[svn.haxx.se] · SVN Dev · SVN Users · SVN Org · TSVN Dev · TSVN Users · Subclipse Dev · Subclipse Users · this month's index

RE: Search through repository

From: Rob Hubbard <Rob.Hubbard_at_celoxica.com>
Date: 2006-10-18 14:34:17 CEST


I think that there is much more to this feature request than is initially apparent. Here are some of my thoughts on the subject...

There are very many different things that you might wish to search within, including:
    * paths (added, deleted or modified) [as with "svn log -qv" or "svn diff --summarize"]
    * the change "mode" itself, i.e. added/deleted/modified/replaced and with/without history
    * copied path sources and destinations, and their revisions
    * lines within files [as with "svn cat"]
    * lines added, deleted and/or modified [as with "svn diff"]
    * the line change "mode" itself, i.e. added/deleted/unchanged
    * commit comments [as with "svn log"]
    * properties and property changes [as with "svn proplist", "svn propget", ...]
    * usernames
    * dates(?)

There are different ways to search
    * find all matches in a range of revisions
    * search backwards (or forwards) through a range of revisions until the first match is found

There are different ways to generate a reply
    * show only the particular lines that match
    * show entire objects (log messages, file lists, ...) containing a line that matches
    * show some entirely different information when a match is found
    * whether restrict the paths to the given path, or not (e.g. "svn log -qv" can show paths outside the given path)
    * reporting non-matches rather than matches

Searches are made more complicated by "renames" and copies. "Pegging" (@) needs to be supported or otherwise dealt with.

When "data mining", it is often desirable to relate revisions to tags. The "tag" revision should be the copied revision of the copied path, rather than the creation revision of the created path. Care must be taken with how complex tags are dealt with.

Some example "queries" might be:
    - to search for a revision comment mentioning a bug fix
    - to search for the revision where a particular file was deleted
    - to search for all copies from (or to) a particular path
    - to determine the releases or builds (i.e. tags) between which a given bug was claimed fixed
    - to produce a log of all changes made by a particular developer
    - to find a revision where a given property on a given file was modified
    - show the whole log message for any revision where some line in the message contains a given word
    - show just the changed path list for revisions where the message contains a given word
    - to search the full change history of a given line, or range of lines, of a file (beyond just the most recent changes as shown by "svn blame")

There is no doubt that something more sophisticated than just piping "svn diff" or "svn log" through grep is required. This is because grep will not be able to make use of the structure in the SVN output.

There is so much variation, that I really feel that tailor-made scripts are necessary. Or, perhaps there is scope for a "subversion query language"!

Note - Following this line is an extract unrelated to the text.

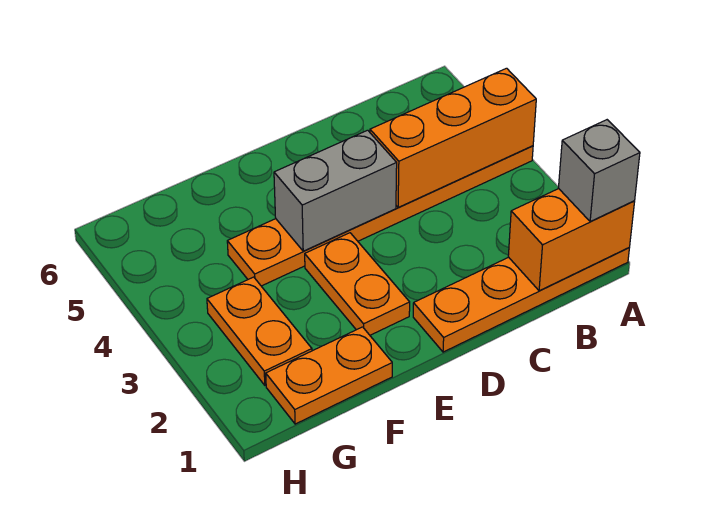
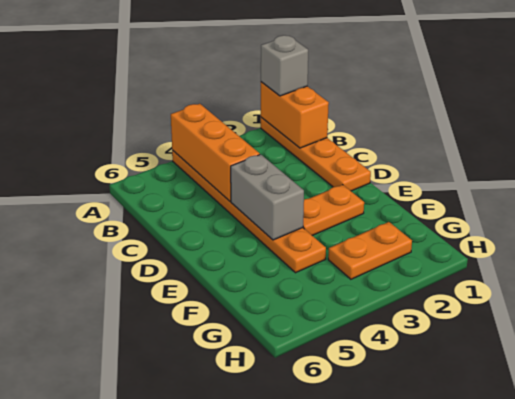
orange plate F1:G1 level 1 -> none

On the other hand, there might be a call to add some features to SVN to make such scripting easier, or faster. Some other more basic additions might help with parsing output from svn in scripts. For example
    * add "--xml" option to "svn diff"
    * add option to "svn diff" to output all lines, or some fixed number of context lines (this is currently possible using an external diff tool, but the --xml option above would not be available)
    * allow SVN diff to produce a report of all the individual delta across a range of revisions, rather than just the overall delta
    * improve the output for changes to properties (e.g. show these the same way that file changes are shown)

Also, an SVN "batch mode" has been suggested before now, which seems like a very good idea to me.

(Sorry if any of these things already have been implemented.)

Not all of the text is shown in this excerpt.